Санди, прислушивающийся лениво к неспешной беседе Битьки и Рэна, выловил из нее нечто совпадающее с его мыслями и перевернулся на живот:
— Вот ты… «группа»говоришь?
— Ну… группа. У нас в основном рокенрольщики — они по одному не поют. Надо ведь, кроме вокала, и соло гитары еще с ударными, бас и что-нибудь этакое: перкуссию там, контрабас, саксофон… — взгляды всех троих, независимо друг от друга плавно переместились на жаркие латунные пятна солнца скользящие по изогнутому боку духового инструмента. Пятна мягко вспыхивали, затягивая взгляд. (Несправедливо, однако, упоминать исключительно о трех взглядах, не замечая не менее попадающего в унисон взора Аделаида Таврского). Так вот, взгляды четырех пар глаз…
— Короче! — резко стряхнул оцепенение Санди Сан, — Если я все понимаю неправильно, то я к Вашим услугам, и вы это знаете. Но, короче, мне кажется, что всем нам тут неохота расставаться. Но все со своими тонкими душевными организациями жеманничают, как барышни. Я предлагаю: дружить до гроба, создать группу и всех тут всколыхнуть и перепотрошить этой необыкновенной музыкой! И, вообще, это судьба, наверное…— Санди закончил потише, весь пунцовый от смущения и возбуждения.
И друзья обнялись, чуть не раздавив Аделаида.
— Ой, ну все! Очередные «Черепашки-ниндзя», — досадливо развел руками Шез, — у вас же, кроме энтузиазма, ни одного музыкального образования на всех. Даже, включая меня…
— Зато у меня есть… — невозмутимо и умиротворяюще выпустил колечко дыма дядюшка Луи.
Х х х
Своя группа! Такого у Битьки и в мечтах… Да нет, в мечтах, конечно, было. Всегда только останавливало, нет, даже не отсутствие инструмента. В конце концов, как директрису Дома, так и начальство любого Дворца Культуры можно было бы разжалобить, а точнее соблазнить перспективой создать этакий «Ласковый майчик». Детки-сиротки-олигофренчики, еще и петь умеют. Мило и слезоточиво. Не то.
Если положа руку на сердце, для Битьки важнее была все-таки не музыка, а то, что она давала — ощущение собственного «я», не ущербного, кому-то нужного. И в этой группе, где Санди, как и по жизни, был ударником, через репетицию размолачивая по самопальной установке; Аделаид корпел и мудрствовал над перкуссиями (то орешки туда, то речной песочек, то алконстиков помет (по виду напоминающий, кстати, конфетки цветной горошек, причем, Аделаид утверждал, что и по вкусу, но попробовать никто не решился); а Рэн с удивительной легкостью осваивал параллельно и гитару и саксофон — для Битьки главным было, что теперь у нее есть друзья. Друзья, которые ее уважают, а если и опекают, как младшего, то стараются делать это незаметно.
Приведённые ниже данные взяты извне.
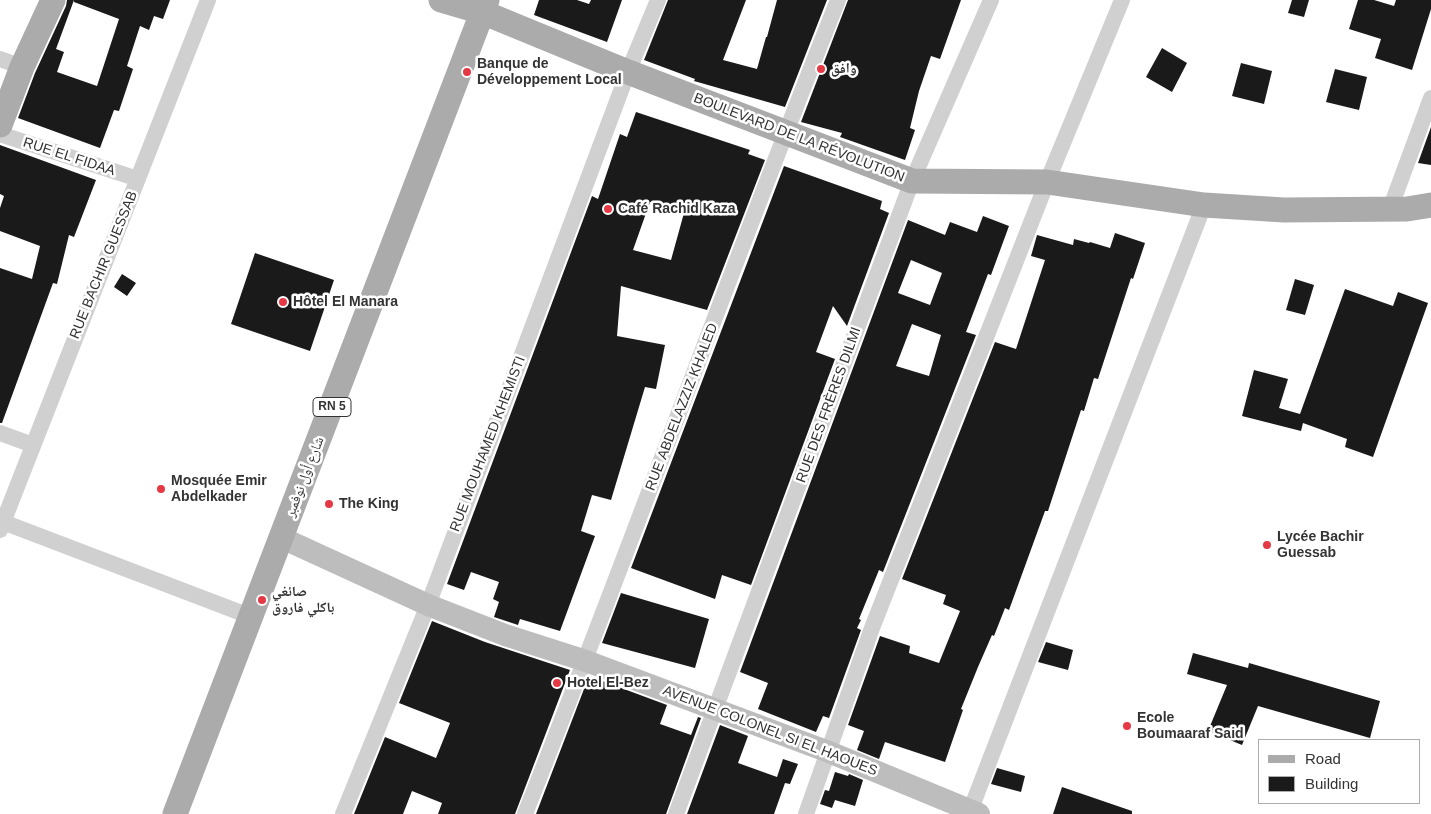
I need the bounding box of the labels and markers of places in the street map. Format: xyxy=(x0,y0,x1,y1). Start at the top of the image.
place label: Banque de Développement Local xyxy=(477,56,622,88)
place label: وافق xyxy=(831,61,857,77)
marker: وافق xyxy=(815,63,827,75)
marker: Banque de Développement Local xyxy=(461,66,473,78)
place label: Café Rachid Kaza xyxy=(618,201,735,217)
marker: Café Rachid Kaza xyxy=(602,203,614,215)
place label: Hôtel El Manara xyxy=(293,294,398,310)
marker: Hôtel El Manara xyxy=(277,296,289,308)
place label: Mosquée Emir Abdelkader xyxy=(171,473,267,506)
marker: Mosquée Emir Abdelkader xyxy=(155,483,167,495)
place label: The King xyxy=(339,496,399,512)
marker: The King xyxy=(323,498,335,510)
place label: Lycée Bachir Guessab xyxy=(1277,529,1364,562)
marker: Lycée Bachir Guessab xyxy=(1261,539,1273,551)
place label: صائغي باكلي فاروق xyxy=(272,584,334,616)
marker: صائغي باكلي فاروق xyxy=(256,594,268,606)
place label: Hotel El-Bez xyxy=(567,675,649,691)
marker: Hotel El-Bez xyxy=(551,677,563,689)
place label: Ecole Boumaaraf Said xyxy=(1137,710,1244,742)
marker: Ecole Boumaaraf Said xyxy=(1121,720,1133,732)

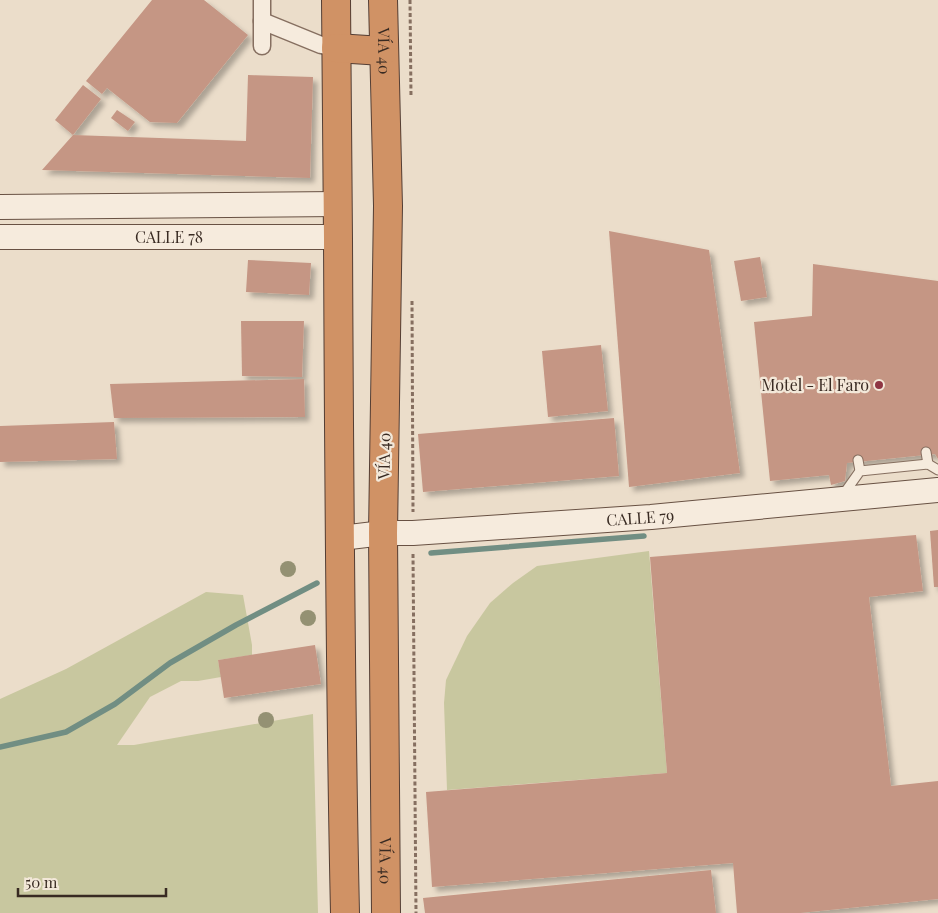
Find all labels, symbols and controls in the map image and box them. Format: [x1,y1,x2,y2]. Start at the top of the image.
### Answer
street label: VÍA 40 [374,26,396,75]
street label: CALLE 78 [135,226,203,247]
place label: Motel - El Faro [762,374,869,395]
marker: Motel - El Faro [873,379,885,391]
street label: VÍA 40 [373,432,394,481]
street label: CALLE 79 [606,504,675,530]
street label: VÍA 40 [375,836,397,884]
scale bar [18,866,165,898]
text: 50 m [25,872,58,892]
Время от времени, а особенно сидя где-нибудь в кустиках и трясясь, вспоминая рассказанную как-то в своем «высокохудожественном шоу»Валерием Сюткиным историю про девушку горнолыжницу, снявшую в аналогичной ситуации под кустиком штанишки, но не снявшую лыжи, Битьку подмывало признаться. Подойти к ребятам с идиотской ухмылочкой и заявить: «Дядюшка Луи, Санди, Аделаид, достопочтенный Друпикус и… Рэн, я — не мужчина!». Тьфу, не так как-то надо. Так они сразу все заржут, не исключая Друпикуса. «Я вас обманула. Я — не парень, а девчонка, и зовут меня Беатриче»… А, вообще, почему-то хочется назвать свое старое имя, как там его..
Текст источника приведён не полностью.